Feb 4 2014
The Prince of Wales has said the "tragedy" on the flood-hit Somerset Levels is that "nothing happened for so long".
Prince Charles made the remarks as he met local residents, farmers and emergency services personnel who have been affected.
He pledged a £50,000 donation to support flood victims, with The Duke of Westminster matching the funding with an extra £50,000.
Charles was recorded making the comments during a reception of 80 people in Stoke St Gregory by ITV News.
"There's nothing like a jolly good disaster to get people to start doing something," the prince said. "The tragedy is that nothing happened for so long."
The £50,000 funding will come from The Prince's Countryside Fund, which Charles is patron of.
Charles braved heavy winds, flooded roads and rain to attend the 45-minute-long reception, providing a "much-needed boost" to the local community.
Dozens of schoolchildren, residents and campaigners greeted him as he arrived at the Williams Hall in the small Somerset village, near Taunton.
Communities from local areas including Muchelney, Thorney and other isolated hamlets have been cut off by the waters, with major roads closed.
The Somerset Levels suffered "once in 100 years" flooding in 2012, but has endured even worse flooding this year.
More than 128,000 acres have been deluged, at a huge cost to local farmers.
Around 40 homes are also under water and approximately 200 houses are cut off. In total, around 350 people are affected.
Speaking after the reception, Charles Hignett, chairman of the Country Landowners and Business Association's Somerset Branch, said farmers on the Levels appreciated the royal support.
"It is wonderful to have his support," Mr Hignett said. "He has a great interest in farming and rural communities and for him to come and visit us is something we are very grateful for.
"Farming businesses in this area have been affected a great deal by the flooding.
"I think the Prince of Wales was listening, he was in a listening mode. I am quite sure he understands the issues very well."
Father-of-two Neilsen Gillard, 44, attended the reception with father David Gillard, 69, a father-of-four.
The Gillard family have been arable and sheep farming their 800 acres in flood-hit Burrowbridge for the past 130 years.
Neilsen Gillard said: "Prince Charles asked some questions about were we affected by the flooding where we were.

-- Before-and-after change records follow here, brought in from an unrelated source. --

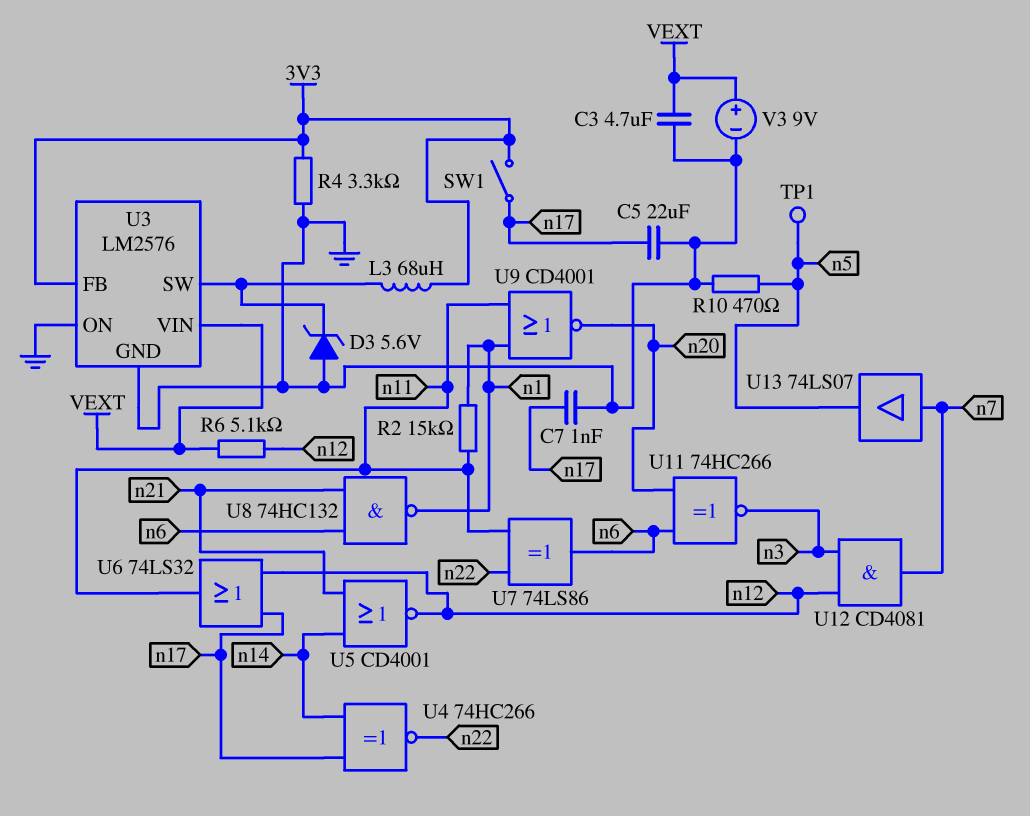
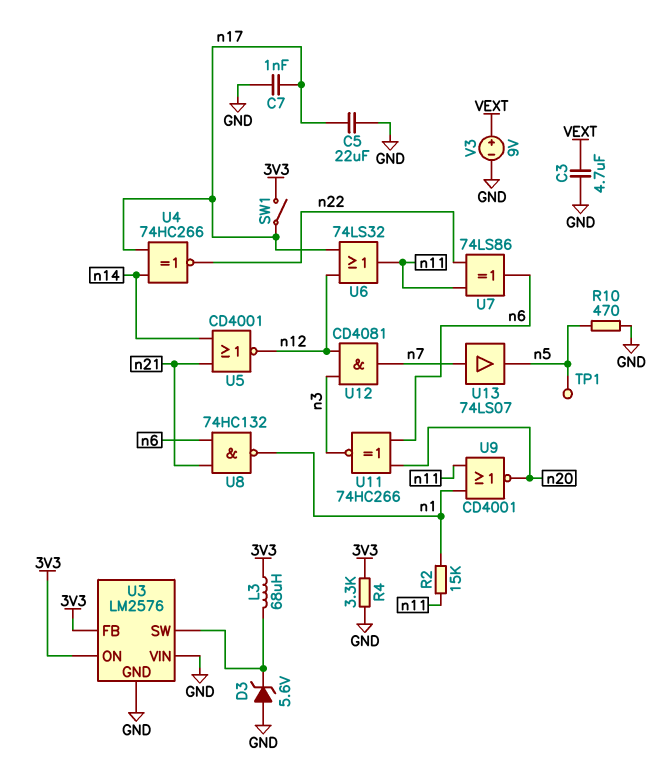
R6: 5.1k (VEXT, n12) -> none
U3 pin ON: GND -> 3V3
U3 pin VIN: VEXT -> GND

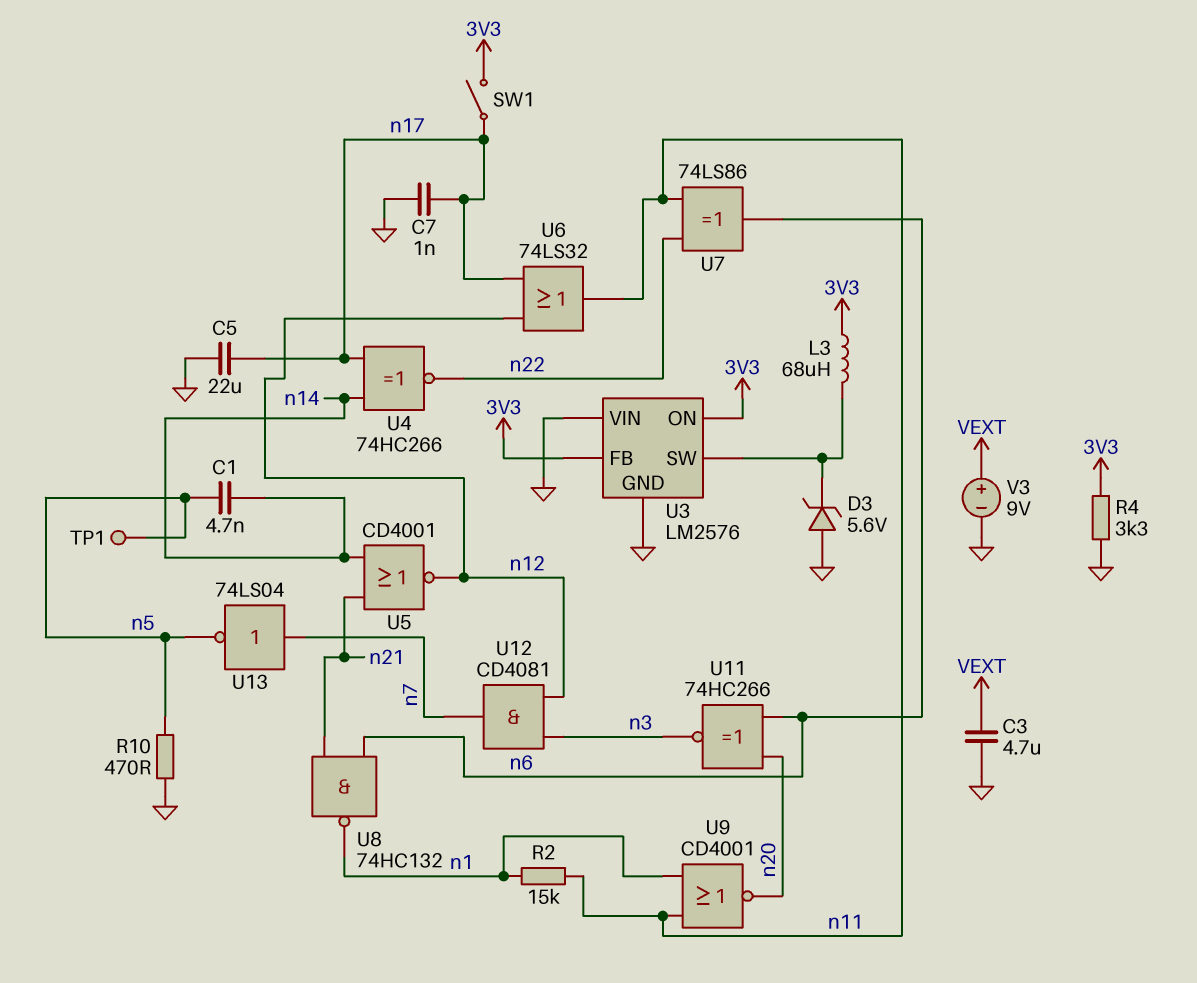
C1: none -> 4.7nF (n5, n14)
U13: buffer 74LS07 (in n7, out n5) -> NOT 74LS04 (in n7, out n5)

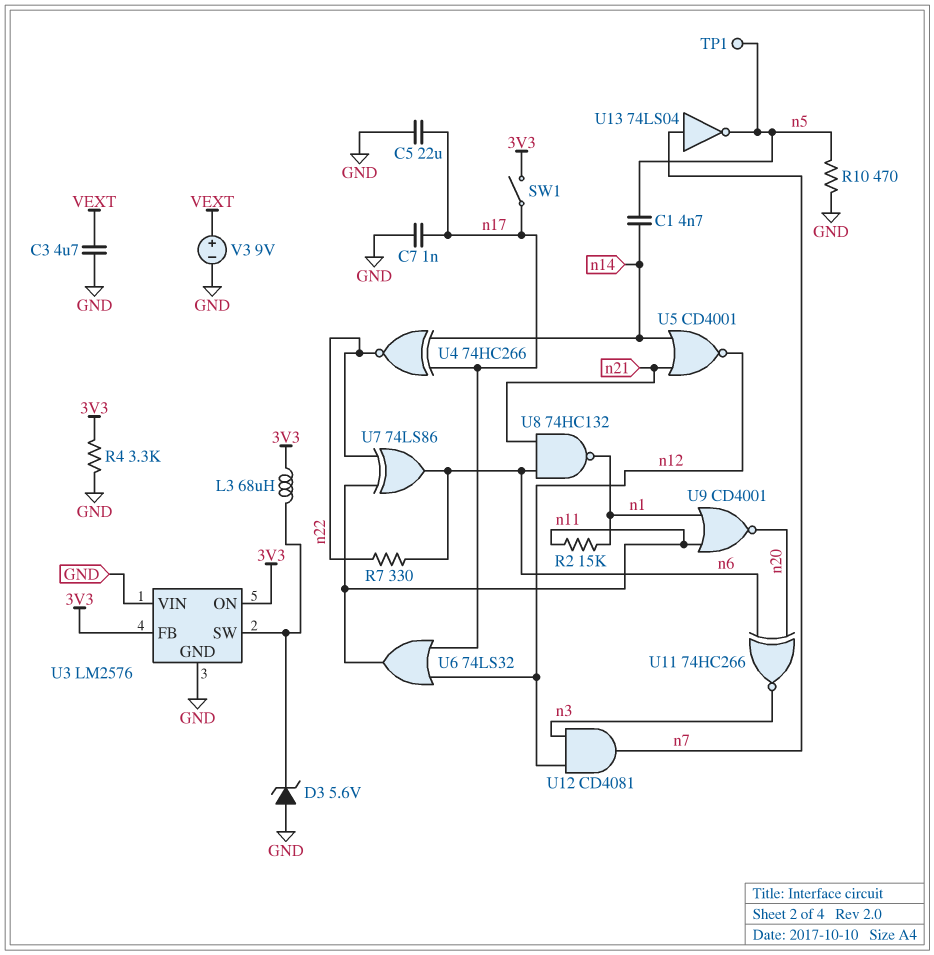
R7: none -> 330 (n6, n22)

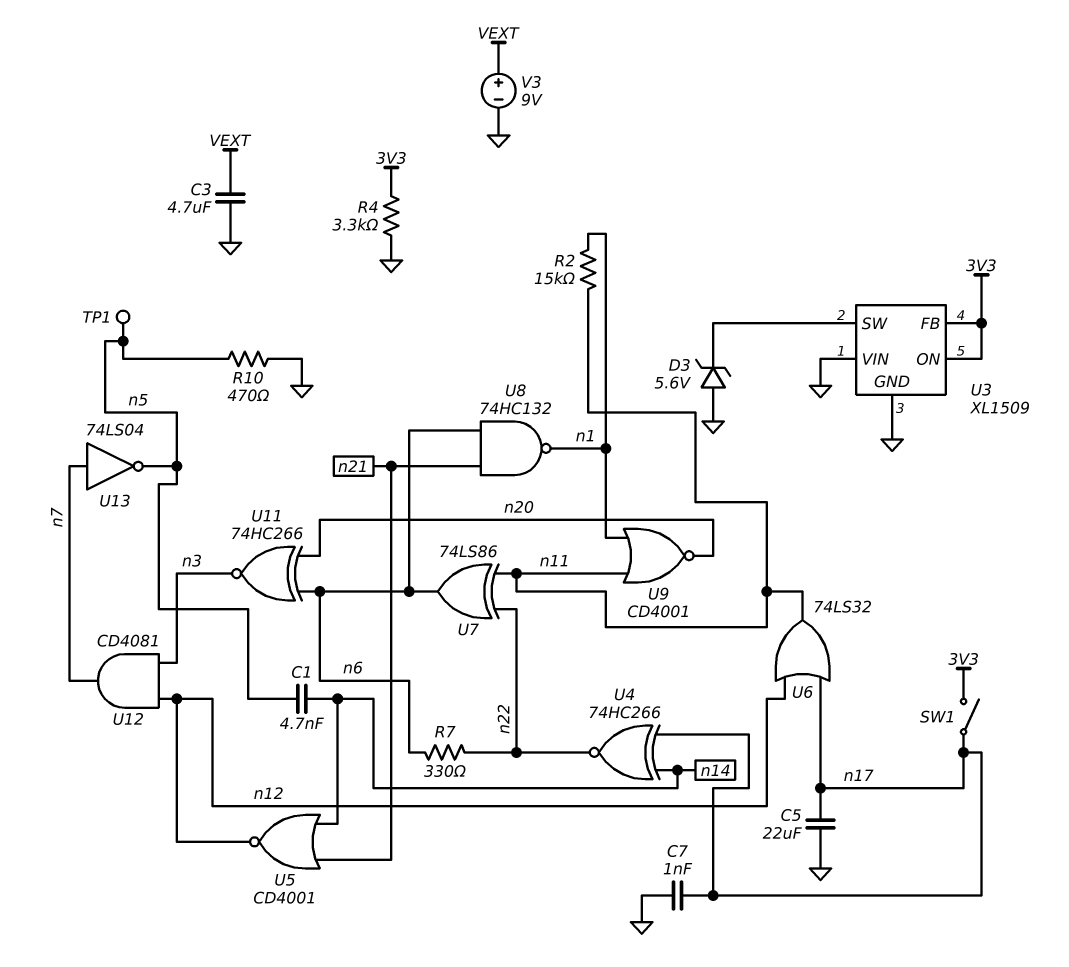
L3: 68uH (3V3, U3/SW) -> none
U3: LM2576 -> XL1509

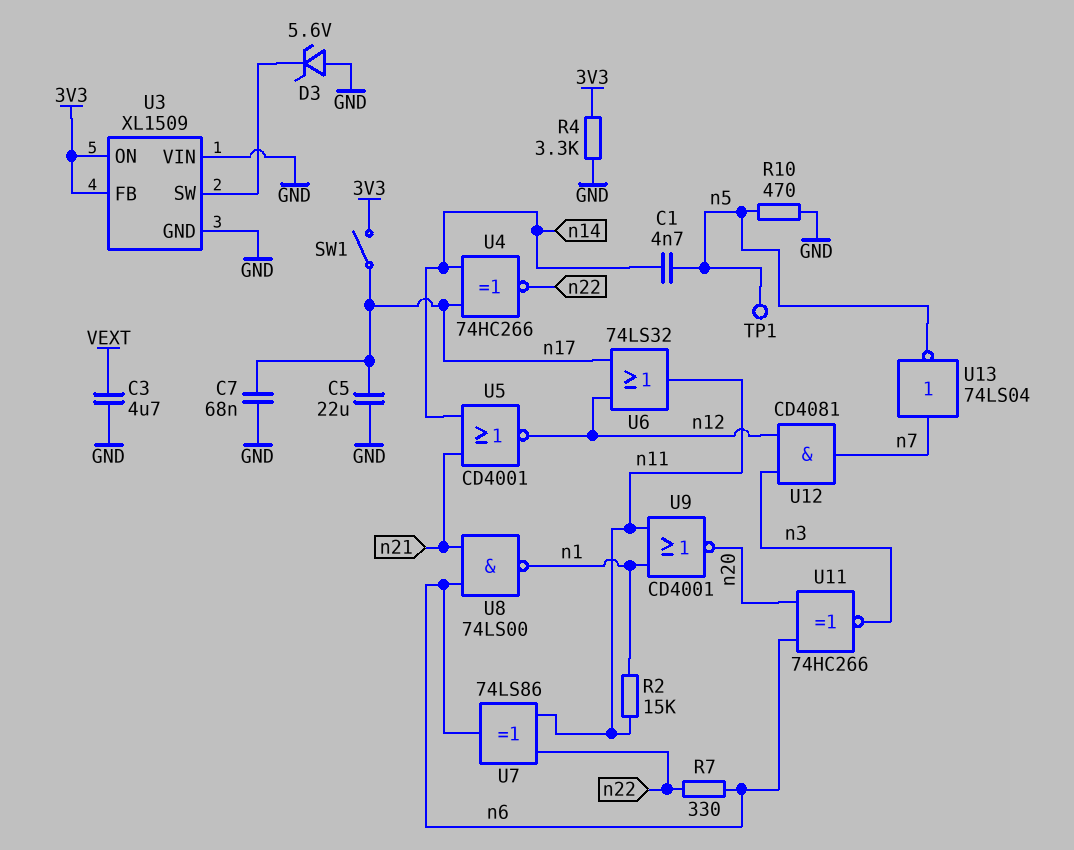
C7: 1nF (GND, n17) -> 68nF (GND, n17)
U8: NAND 74HC132 (in n6, in n21, out n1) -> NAND 74LS00 (in n6, in n21, out n1)
V3: 9V (plus VEXT, minus GND) -> none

We told him about the river and showed him pictures of it.
"At the moment, we have 350 acres under at least two feet of water. There are fields we haven't been able to get to.

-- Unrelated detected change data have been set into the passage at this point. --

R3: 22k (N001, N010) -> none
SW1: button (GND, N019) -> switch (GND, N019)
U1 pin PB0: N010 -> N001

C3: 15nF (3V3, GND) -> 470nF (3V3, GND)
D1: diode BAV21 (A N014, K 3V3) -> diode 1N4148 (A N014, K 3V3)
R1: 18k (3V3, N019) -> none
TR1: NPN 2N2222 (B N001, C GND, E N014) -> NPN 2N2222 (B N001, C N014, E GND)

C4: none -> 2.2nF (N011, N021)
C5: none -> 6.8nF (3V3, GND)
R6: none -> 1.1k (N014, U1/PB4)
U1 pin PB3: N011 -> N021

"It has affected us very badly. We are still picking up the pieces from the flooding in July 2012.
"That was supposed to be a once in 100 years event, well we are now three years on and it is even worse.
"Prince Charles said he hoped that things would be moving forward. He said he hoped we could get some help.
"He didn't say that he would be speaking to anybody in Government but he seemed to show some empathy, it was nice for him to care."
David Gillard added: "We can't cope with this anymore. A large area of land around us will be unfarmable unless we can do something.
"It is damaging, and the damage it is causing is more than we can possibly re-compensate."
There is widespread anger in the area at what many residents feel has been a slow response from the authorities to the flooding, which has seen many people cut off for weeks.
During a visit last week, Environment Secretary Owen Paterson was criticised by furious locals who complained that they were living in "third world" conditions - with "overflowing" septic tanks and water in their homes.
Environment Agency boss Lord Smith has also come under fire from some in the area who believe that river dredging by the agency could have reduced the scale of the flooding.
During today's visit the prince went to a pontoon at Huish Episcopi to catch a boat, operated by the police, which is ferrying residents to the villages of Muchelney and Thorney, which have been cut off by the floods.
Charles was escorted to Muchelney by Mike Curtis, a local farmer, whose home had been flooded for the second time in 12 months.
The prince was greeted by dozens of residents when he arrived in the village.
After taking time to speak to local people, Charles travelled to Mr Curtis's farm on a trailer with a garden bench attached, which was decorated with flowers. The heir to the throne sat on the bench in his wellington boots as the trailer was pulled through the flood waters by a tractor.
At Thorney Moor Farm the prince met Mr Curtis's wife Jenny and their two children, Rebecca, aged three, and one-year-old Tabitha.
The prince high-fived Rebecca before being taken on a tour of the farm by Mr and Mrs Curtis.
Charles was shown the cattle shed full of cows before going inside the Curtis' flood-damaged home and seeing for himself the aftermath of the floods.
Later David Cameron's official spokesman was asked to respond to the Prince's comments: "The Prime Minister has repeatedly said, including I think in his article in the regional media over the weekend, that the situation that a number of communities in the Somerset area find themselves in is unacceptable.
"That's why the Government is working so closely with the Environment Agency, the local authority and other agencies to do as much as we can to help those communities.
"I think the local communities will very much have welcomed the Prince of Wales's visit to their area.
"In terms of relief that the Government is working with others to provide, as the Prime Minister has said he rules nothing out.
"The Prime Minister has said that the situation people very sadly have found themselves in is a desperate one, it's an unacceptable one, and that's why it's so important that we do everything that we can to help them."